5
5
Результатом всего сказанного может быть впечатление, что коммунистическая революция всегда — величайший обман и историческая случайность. В известном смысле это зерно: ни одной революции не требовалось столько особых обстоятельств и ни одна не сулила так много, а выполнила так мало из обещанного.
Демагогия, уклончивость, непоследовательность характерны для коммунистических вождей, а тем более когда им приходится обещать сверхидеальное общество и «отмену всякой эксплуатации».
И все-таки нельзя сказать, что коммунисты просто обманули народ: что-то намеренно, сознательно «наобещали», а потом — не выполнили. Дело тут вот в чем: они не могли выполнить того, во что сами фанатично верили. Они, понятно, не признаются, нет у них сил в этом признаться даже тогда, когда вынуждены действовать практически прямо противоположно обещанному в революции, притом обещанному принципиально. Признаться означало бы, по их мнению, признать и саму революцию излишней. А это, в свою очередь, стало бы признанием и их собственной ненужности. Что невозможно — даже для них, особенно для них.
Конечные результаты некоей общественной коллизии никогда не бывают и не могут быть такими, какими их наперед задумывают ее участники, ибо зависят они от труднопредсказуемого стечения бескрайнего количества обстоятельств, которые мысль человеческая и опыт предвидеть и подчинить себе могут лишь частично. Это тем более относится к революциям, требующим сверхчеловеческих усилий, вершащим в обществе крутые радикальные перемены и с неизбежностью порождающим и обусловливающим абсолютную веру в то, что после победы придет наконец к людям долгожданное счастье, наступит свобода. Французская революция свершилась во имя разума, с верой в конечный приход свободы, равенства и братства. Русская революция совершена «во имя научного мировоззрения», ради создания бесклассового общества. Но ни та ни другая не смогли бы дойти до конца, не имей революционеры, а с ними и часть общества, твердой веры в свои идеальные цели.
Иллюзорная вера коммунистов в постреволюционные возможности была даже большей, чем у тех, кого они вели за собой. То, что индустриализация неминуема, коммунисты были способны узнать и знали, но о ее последствиях для общества, об общественных отношениях, которые из нее проистекут, — обо всем этом они могли только гадать.

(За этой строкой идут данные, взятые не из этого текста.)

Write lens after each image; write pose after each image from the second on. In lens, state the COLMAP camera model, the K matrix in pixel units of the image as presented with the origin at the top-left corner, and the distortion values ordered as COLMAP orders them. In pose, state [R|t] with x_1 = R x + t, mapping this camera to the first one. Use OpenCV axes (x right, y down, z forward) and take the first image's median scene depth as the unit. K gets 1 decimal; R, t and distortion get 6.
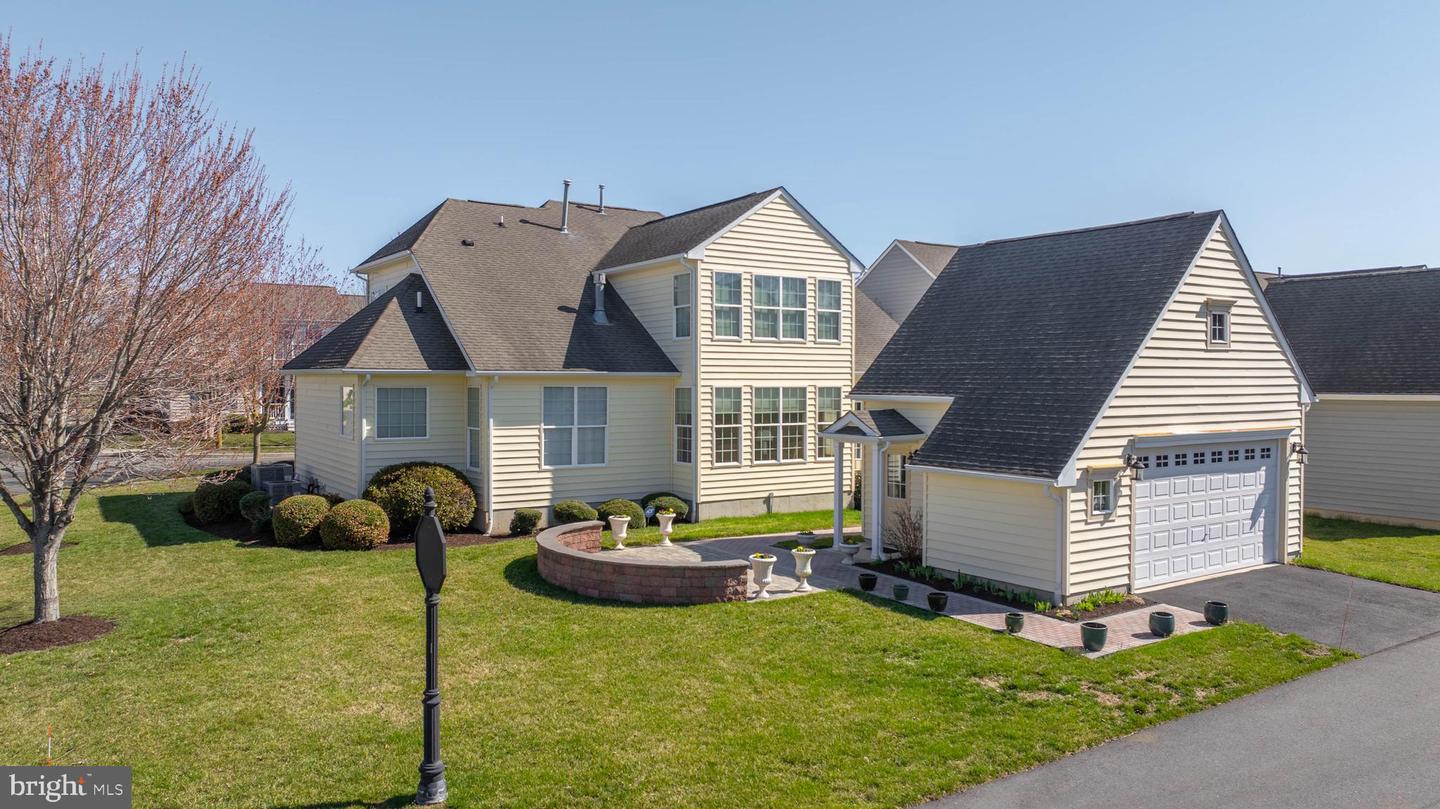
lens RADIAL K [[1026.4, 0, 720.0], [0, 1026.4, 404.5], [0, 0, 1]] dist [-0.024992, 0.008471]
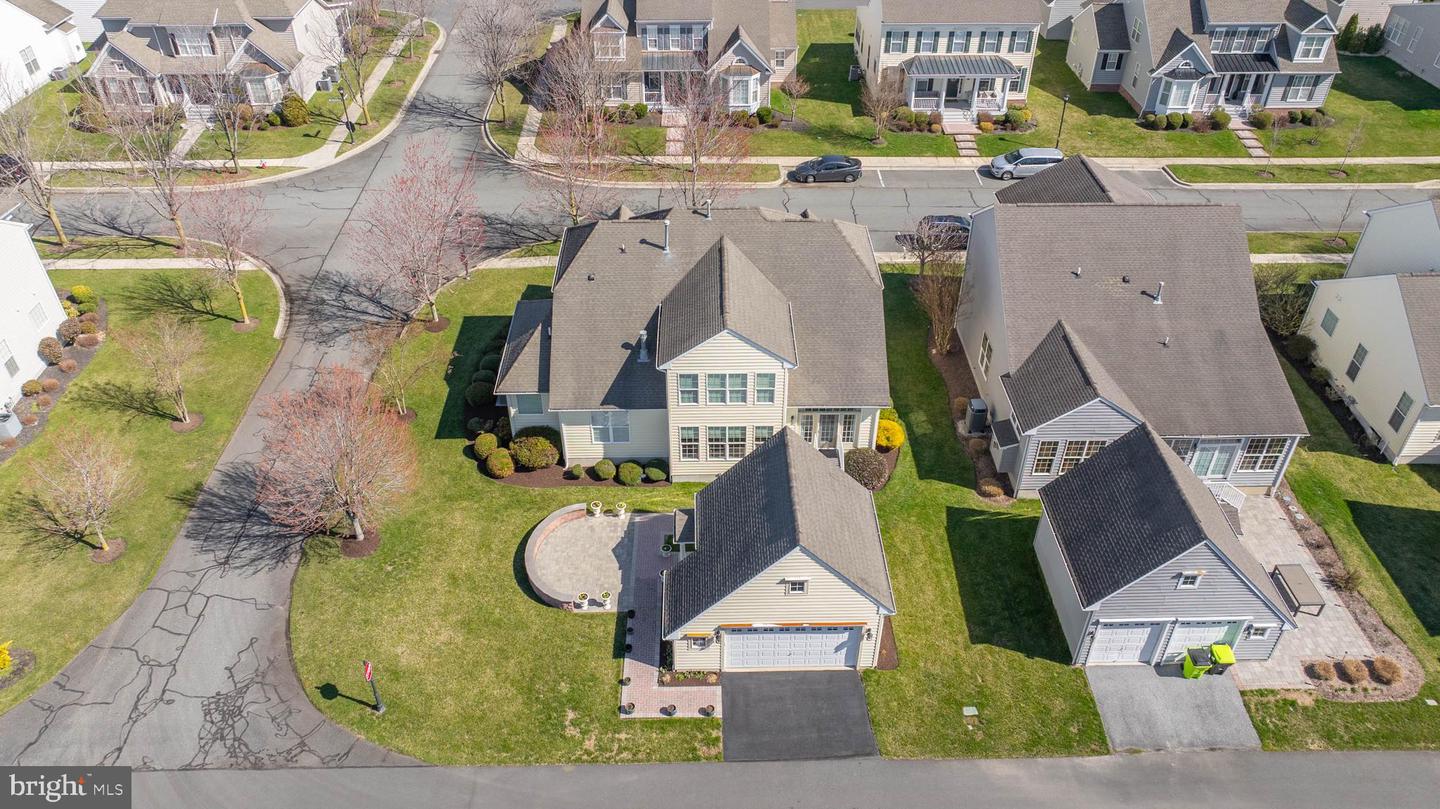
lens RADIAL K [[1026.4, 0, 720.0], [0, 1026.4, 404.5], [0, 0, 1]] dist [-0.024992, 0.008471]
pose [[0.839530, 0.333292, -0.429075, 0.824334], [-0.015561, 0.804165, 0.594203, -1.135309], [0.543090, -0.492174, 0.680307, -0.158368]]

Официальные коммунистические историки и в СССР, и в Югославии преподносят революцию исключительно как плод заранее продуманной вождями акции. Сознательным, продуманным был лишь курс на революцию и вооруженную борьбу, а формы рождались в непосредственном потоке событий, в конкретном действии, где и обтачивались. Примечательно, что Ленин, безусловно один из величайших революционеров в истории, не представлял, ни когда начнется, ни в каких формах будет протекать революция вплоть до момента, пока ему на это не указала прямая действительность и конкретика борьбы. В январе 1917 года, за месяц до Февральской революции и всего за десять месяцев до Октября, приведшего его к власти, он, выступая перед молодыми швейцарскими социалистами, сказал:
«Мы, старики, может быть, не доживем до решающих битв этой грядущей революции. Но я могу, думается мне, высказать с большой уверенностью надежду, что молодежь, которая работает так прекрасно в социалистическом движении Швейцарии и всего мира, что она будет иметь счастье не только бороться, но и победить в грядущей пролетарской революции»[4].
Стоит ли даже речь вести о том, что Ленин или кто-то иной был в состоянии предвидеть общественные последствия революции, предугадать, какие отношения сложатся в обществе во время и по окончании длительной, сложной борьбы?
Между тем, хотя коммунистические цели сами по себе и оказались нереальными, коммунисты, в отличие от революционеров прошлого, продемонстрировали максимальный реализм при осуществлении того, на что у них хватило сил и к чему, в конце концов, сводилась их историческая роль. Они осуществили промышленную революцию, притом единственно возможным способом: установив свое абсолютное тоталитарное господство.
При коммунистической революции впервые в истории сами революционеры после своей победы не только не исчезают с политической сцены, но с предельной практичностью, хотя и не освободившись от революционных иллюзий, приступают к строительству общественных отношений, совершенно противоположных тем, в которые верили и которые обещали создать. По ходу своего дальнейшего — индустриального — продолжения и преображения коммунистическая революция самих революционеров обращает в творцов и хозяев новой общественной ситуации.
На поверку неточными оказались конкретные предвидения Маркса, но в еще большей степени это относится к ленинским замыслам строительства свободного, бесклассового общества с помощью диктатуры. Между тем то, что сделало революцию неизбежной — промышленное переустройство на базе современной технологии, воплощено в жизнь.
В отличие от объективного закона, подтвердившего, как обычно, свою универсальность и, следовательно, если можно так выразиться, — свою непогрешимость, роли людей вновь предстали лишь частично и относительно надежными, а их предвидения — лишь частично и относительно точными.